Gordon Skinner, from a community just outside Halifax, had argued that he faced discrimination when he was denied coverage by the Canadian Elevator Industry Welfare Trust Plan. He has been using medical cannabis to treat pain from an on-the-job car accident that forced him from work as an elevator mechanic more than six years ago.
In a written decision posted online Thursday, the provincial inquiry-board chair found that Mr. Skinner’s plan could not exclude paying for his cannabis because it required a doctor’s prescription. The ruling states that the insurance plan contravened the province’s Human Rights Act, and must now cover his medical-marijuana expenses “up to and including the full amount of his most recent prescription.”
“Denial of his request for coverage of medical marijuana … amounts to a prima-facie case of discrimination,” the ruling states. “The discrimination was non-direct and unintentional.”
In Canada, only veterans, some first responders and a small number of private citizens get their medical marijuana covered by health-insurance providers. That’s because Health Canada has not approved marijuana as a medicine, so insurers are less inclined to offer coverage.
Deepak Anand, executive director of the Canadian National Medical Marijuana Association, said the ruling is significant and could see a number of people apply for coverage through their provincial human-rights commissions.
“If they could start to use this avenue to try to get their employers or insurance providers to start covering it, I think that’s going to be significant and we are going to see more of that,” Mr. Anand said. He said he knew of one other instance where an insurance company agreed to cover medical marijuana – for University of Waterloo student Jonathan Zaid in 2015.
Mr. Zaid, who now heads the patient advocacy group Canadians for Fair Access to Medical Marijuana, said Thursday’s ruling could extend to other medical-cannabis patients that have similar contract language in their employee plans.

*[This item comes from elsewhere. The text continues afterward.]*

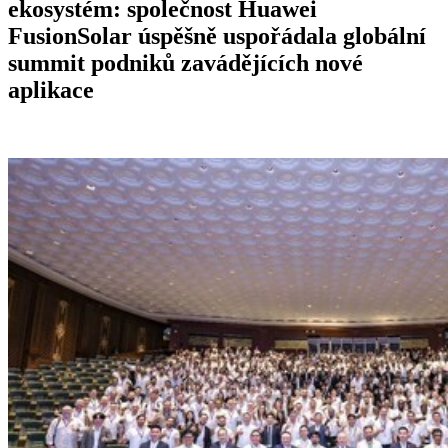
ekosystém: společnost Huawei
FusionSolar úspěšně uspořádala globální
summit podniků zavádějících nové
aplikace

“All patients can use this and show the feasibility of insurance coverage and how it’s a human right and how medical cannabis should be treated just like any other prescription medication,” Mr. Zaid said.
However, he added, the exclusion of cannabis coverage from many people’s plans hinges on the drug not having been issued a unique number by Health Canada that identifies its manufacturer, product name, active ingredients, strength, pharmaceutical form and route of administration.